Dataset items:
┄┄┄┄┄┄

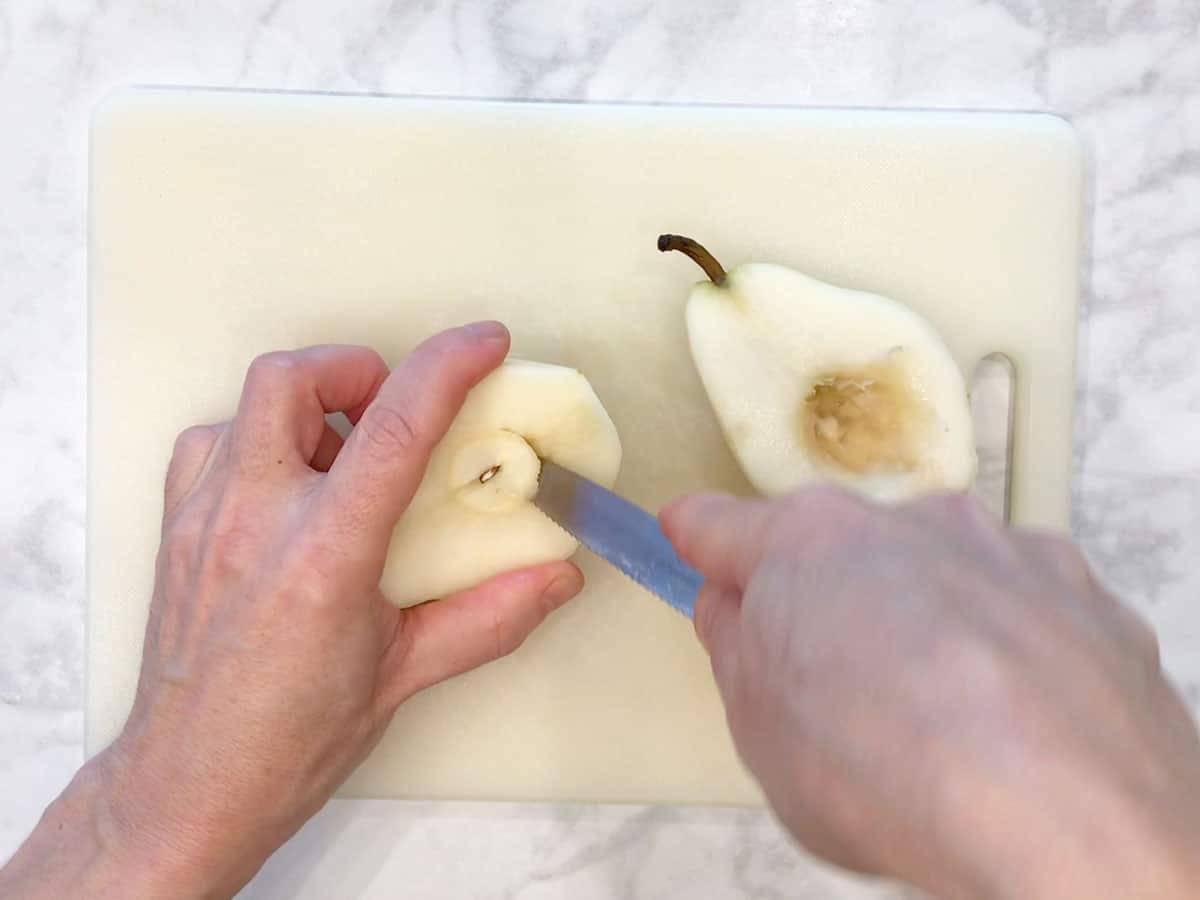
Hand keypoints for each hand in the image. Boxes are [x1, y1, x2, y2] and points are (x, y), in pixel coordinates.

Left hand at [0, 323, 582, 898]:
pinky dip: (256, 440)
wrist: (188, 787)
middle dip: (353, 367)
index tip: (484, 341)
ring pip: (244, 405)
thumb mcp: (404, 677)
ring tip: (341, 455)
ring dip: (304, 407)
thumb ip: (489, 618)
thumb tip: (559, 576)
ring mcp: (201, 519)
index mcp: (322, 556)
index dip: (446, 368)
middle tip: (392, 406)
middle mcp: (252, 520)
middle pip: (290, 380)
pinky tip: (286, 486)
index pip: (392, 429)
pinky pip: (209, 444)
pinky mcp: (174, 529)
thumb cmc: (292, 740)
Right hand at [663, 489, 1199, 899]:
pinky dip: (1003, 645)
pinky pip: (1018, 606)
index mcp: (806, 545)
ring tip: (934, 715)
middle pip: (842, 548)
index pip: (723, 525)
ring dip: (921, 618)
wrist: (1061, 813)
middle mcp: (905, 523)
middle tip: (828, 683)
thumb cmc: (893, 772)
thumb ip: (738, 647)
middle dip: (826, 597)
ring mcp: (1000, 550)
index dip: (700, 539)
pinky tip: (1007, 715)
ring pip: (936, 571)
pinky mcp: (1079, 593)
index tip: (690, 537)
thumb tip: (735, 609)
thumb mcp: (759, 727)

┄┄┄┄┄┄

> _WORK TO COMPLETE_
Find every line in the records above that holds the word "ring", and copy each one.

> _WRITTEN RESPONSE_
ring pip: (244, 405)
ring tip: (341, 455)
ring dip: (304, 407)
ring mcp: (201, 519)
ring tip: (934, 715)
ring dip: (921, 618)
ring mcp: (1000, 550)
ring pip: (936, 571)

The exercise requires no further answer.